Неожиданно вскоре, во второй половине дня 17 марта, мы увидели свой первый пароход. Мы находились в акватории, где проходили британские суда, которые шли из Южной Америки в пункт формирования конвоев у берегов канадской провинции Новая Шотландия. Но я не рассчитывал увидеть какое-то из этих судов здесь. Когда я увидел это первое судно, я находился в безнадёжной для атаки позиции, далеко у него за кормой. Я собрался следовать своим курсом на запад, как судно стало совершать зигзаг и повернуло в мою сторону. С учётом его нового курса мне нужно было только погрузиться и пойти навстречу ему. Я находился на приличной дистанции от него, и при волне оно не должно было заметить моего перископа. Потом я понял, что это танкер примерно в 10 000 тонн и, конечно, вооружённый. Я подумал, что на него нужно две торпеды, и стал ждать, когда оно подойдёт на дистанцию выстрела.
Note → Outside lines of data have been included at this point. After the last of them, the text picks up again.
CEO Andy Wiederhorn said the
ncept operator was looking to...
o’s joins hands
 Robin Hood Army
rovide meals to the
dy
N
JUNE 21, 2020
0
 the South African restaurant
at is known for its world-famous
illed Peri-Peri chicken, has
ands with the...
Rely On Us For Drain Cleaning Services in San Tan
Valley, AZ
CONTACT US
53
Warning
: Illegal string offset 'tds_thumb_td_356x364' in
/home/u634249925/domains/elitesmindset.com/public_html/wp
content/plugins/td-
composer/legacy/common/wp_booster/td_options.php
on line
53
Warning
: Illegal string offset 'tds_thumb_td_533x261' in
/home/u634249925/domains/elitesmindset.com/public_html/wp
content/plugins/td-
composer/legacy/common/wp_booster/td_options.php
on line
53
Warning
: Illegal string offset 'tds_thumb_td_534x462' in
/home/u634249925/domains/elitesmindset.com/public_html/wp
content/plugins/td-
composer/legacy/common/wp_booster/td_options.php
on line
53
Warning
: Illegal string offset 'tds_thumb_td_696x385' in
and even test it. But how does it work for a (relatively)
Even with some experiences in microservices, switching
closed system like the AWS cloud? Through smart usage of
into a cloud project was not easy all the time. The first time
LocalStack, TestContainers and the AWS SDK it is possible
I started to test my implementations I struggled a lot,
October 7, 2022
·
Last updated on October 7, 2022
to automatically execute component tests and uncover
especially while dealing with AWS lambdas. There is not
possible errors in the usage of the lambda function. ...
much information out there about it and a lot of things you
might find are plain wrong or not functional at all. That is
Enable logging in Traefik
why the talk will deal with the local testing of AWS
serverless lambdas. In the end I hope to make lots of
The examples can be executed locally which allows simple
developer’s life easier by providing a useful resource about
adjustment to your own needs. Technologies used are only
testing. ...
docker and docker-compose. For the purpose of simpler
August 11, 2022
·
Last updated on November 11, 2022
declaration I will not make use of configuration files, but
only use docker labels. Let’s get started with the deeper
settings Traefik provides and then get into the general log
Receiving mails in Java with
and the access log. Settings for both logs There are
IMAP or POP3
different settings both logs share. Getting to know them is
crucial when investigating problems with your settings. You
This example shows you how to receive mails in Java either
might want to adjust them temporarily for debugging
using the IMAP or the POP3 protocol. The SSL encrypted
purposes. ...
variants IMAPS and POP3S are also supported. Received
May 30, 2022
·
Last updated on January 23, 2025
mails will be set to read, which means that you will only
Торпеды вышли из торпедного аппарата.

– Время! – доложил штурман.

И почти тут же раздались два сильных взрыва. Обе торпеды попали в цель. Пламя и столбы дыма поднялись в воздух на сотни метров. Поскольку не было прямой угрозы нападения с воздуха, мы всплыли на поверхность. По одному команде разрешалось подняться на верхнюю палубу подышать воздухом.

Танкер оставался на ходу. Руль, очевидно, заклинило влево, и танкер совершал медленную циркуляцию. Он был похож на смертельно раненое огромное чудовище.

Горючее, – вероятно, нефть, – вылилось в воду, и танкер двигался в море огня.

Никто из команды не остался в живых. Их смерть, слава Богу, была милосердно скорой.

вернуться

25

Недостаточное питании было, очевидно, вызвано не недостатком в провианте после двух недель пребывания лодки в море, а отсутствием аппетита из-за отсутствия свежего воздуха и недостаточного движения.